Installed Godot yesterday and it's starting to grow on me, I like it. Looking forward to a huge movement of studios over to Godot, which will hopefully speed up the development of Godot through further support. Is there any reliable source of data about which game engines are popular at the moment? I want to see that sweet sweet decline in Unity user base over to Godot.

[–] cryball@sopuli.xyz 17 points 1 year ago

I found steamdb.info. According to them Godot seems to be growing steadily.

[–] daniskarma@lemmy.world 39 points 1 year ago (1 children)
[–] Damage@feddit.it 13 points 1 year ago

You can regulate the stock market as much as you want but it's a flawed concept.

[–] Vendul@feddit.de 30 points 1 year ago (1 children)
[–] Rubanski@lemm.ee 3 points 1 year ago

Makes absolute sense!

[–] dangblingus@lemmy.world 21 points 1 year ago (1 children)

It'll be my ignorance, but how are you allowed to own stock in the company you're on the C-level of? Wouldn't your direct control of the company, and the ability to buy and sell stock, be seen as insider trading?

[–] Album@lemmy.ca 18 points 1 year ago* (last edited 1 year ago) (1 children)

Many company boards (of which CEOs sit at) have requirements where they must vest a minimum dollar amount into acquiring company shares. The purpose of this is to ensure they have an interest in the success of the stock and thereby the success of the company.
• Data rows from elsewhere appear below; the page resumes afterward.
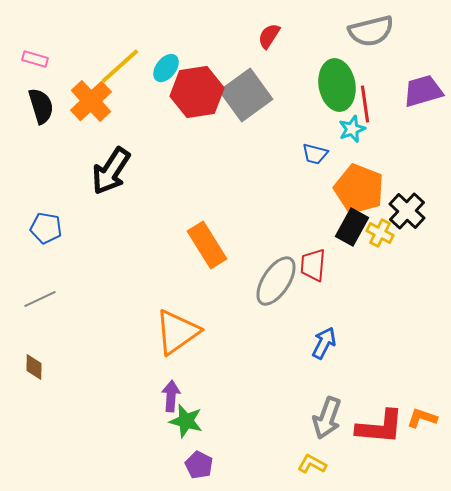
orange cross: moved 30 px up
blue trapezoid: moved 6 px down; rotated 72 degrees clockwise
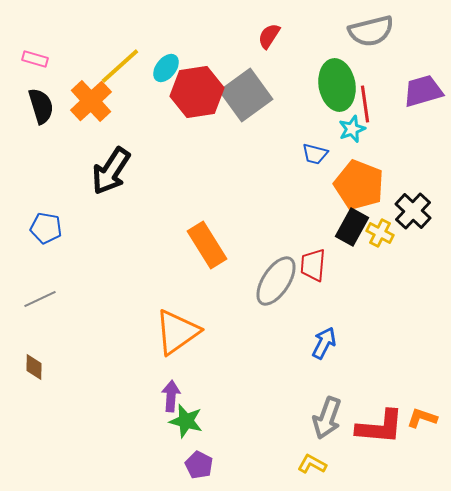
orange pentagon: moved 4 px up
black cross: moved 6 px right
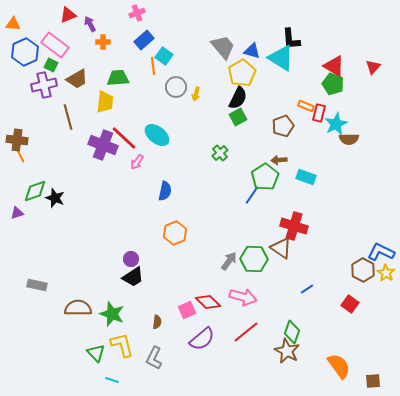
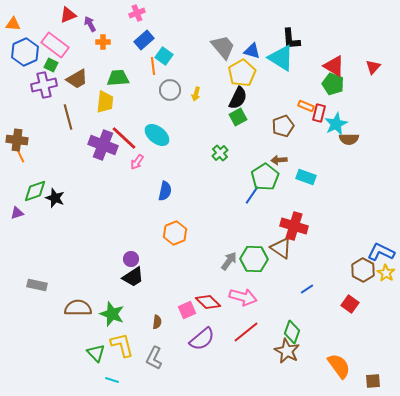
gray circle at (176, 87): moved 6 px left, 3 px down
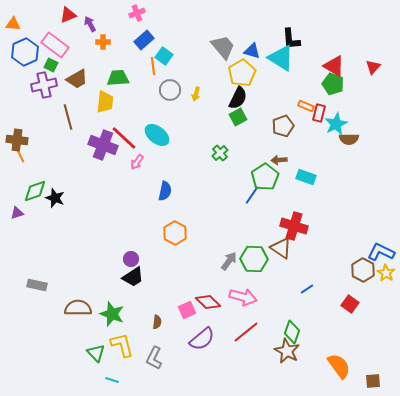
orange hexagon at (175, 233): rotated 10 degrees counterclockwise
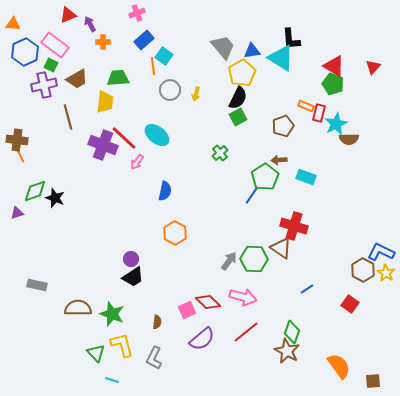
blue triangle at (252, 51): rotated 24 degrees counterclockwise
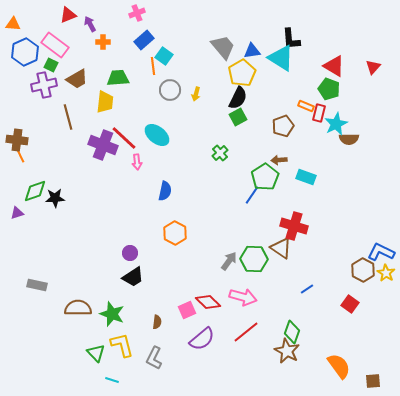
green pentagon at (333, 84): moved 4 px left, 5 px down
pink arrow at (137, 162): rotated 42 degrees counterclockwise
black star at (55, 198): rotated 24 degrees counterclockwise
purple circle at (131, 259): moved 1 px left, 6 px up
These same companies will then additionally have blackout periods typically 30 days before the announcement of quarterly earnings where employees are restricted from selling shares.

Not sure what unity's board rules are but if they are a public company it should be in their investors materials, annual reports, etc

[–] dangblingus@lemmy.dbzer0.com 3 points 1 year ago* (last edited 1 year ago) (2 children)
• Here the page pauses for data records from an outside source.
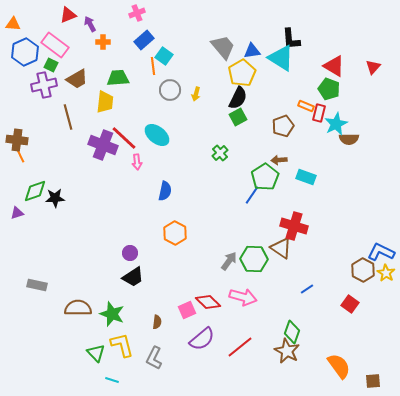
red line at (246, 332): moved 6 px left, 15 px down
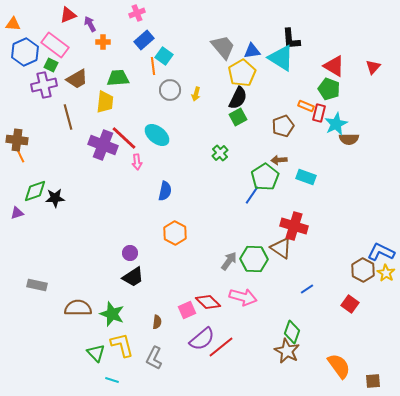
red line at (240, 347): moved 19 px left
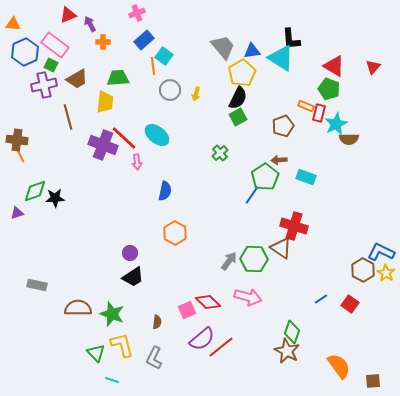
blue line at (307, 289): moved 14 px right, 10 px down
pink arrow at (243, 297): moved 5 px right
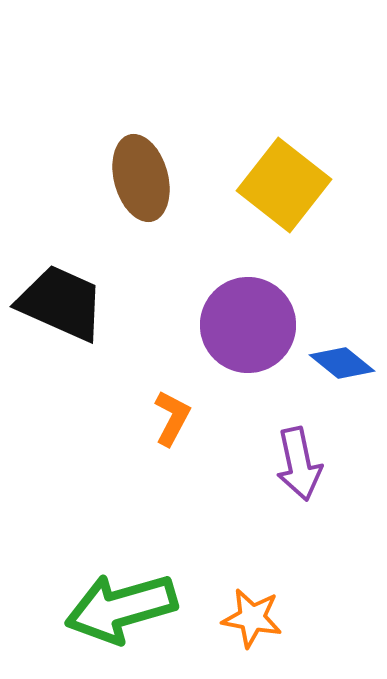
Hard to see selling stock, as an executive, as confidence inspiring.

[–] Album@lemmy.ca 3 points 1 year ago

All execs sell their own stock all the time. You're just aware of it today for one company so it seems like an issue.

Riccitiello has 3 million shares. He sold 2k (.06%) recently and 50k (1.5%) YTD.
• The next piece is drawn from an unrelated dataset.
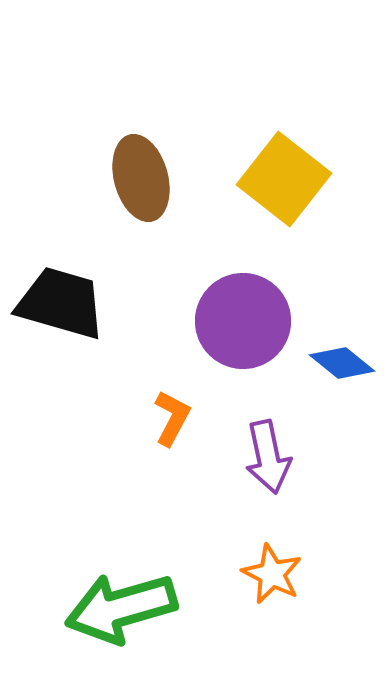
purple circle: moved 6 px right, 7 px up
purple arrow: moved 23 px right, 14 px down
You should also be made aware that when you are identified as a director of a company, trades like this are generally automatically scheduled due to MNPI regulations.

https://www.gurufocus.com/stock/U/insider

Tim Apple sells about a million shares of AAPL every year, while holding roughly 3M continuously. Likely all pre-planned on a schedule.

https://www.gurufocus.com/stock/AAPL/insider

[–] Corkyskog@sh.itjust.works 2 points 1 year ago

It's common for executives compensation to be partly in stock or stock options, so it's not uncommon for them to execute and sell.

[–] cloud@lazysoci.al 5 points 1 year ago

Get fucked, use Godot

[–] Kolanaki@yiffit.net 2 points 1 year ago

So they knew damn good and well the announcement was gonna cause the stock price to drop?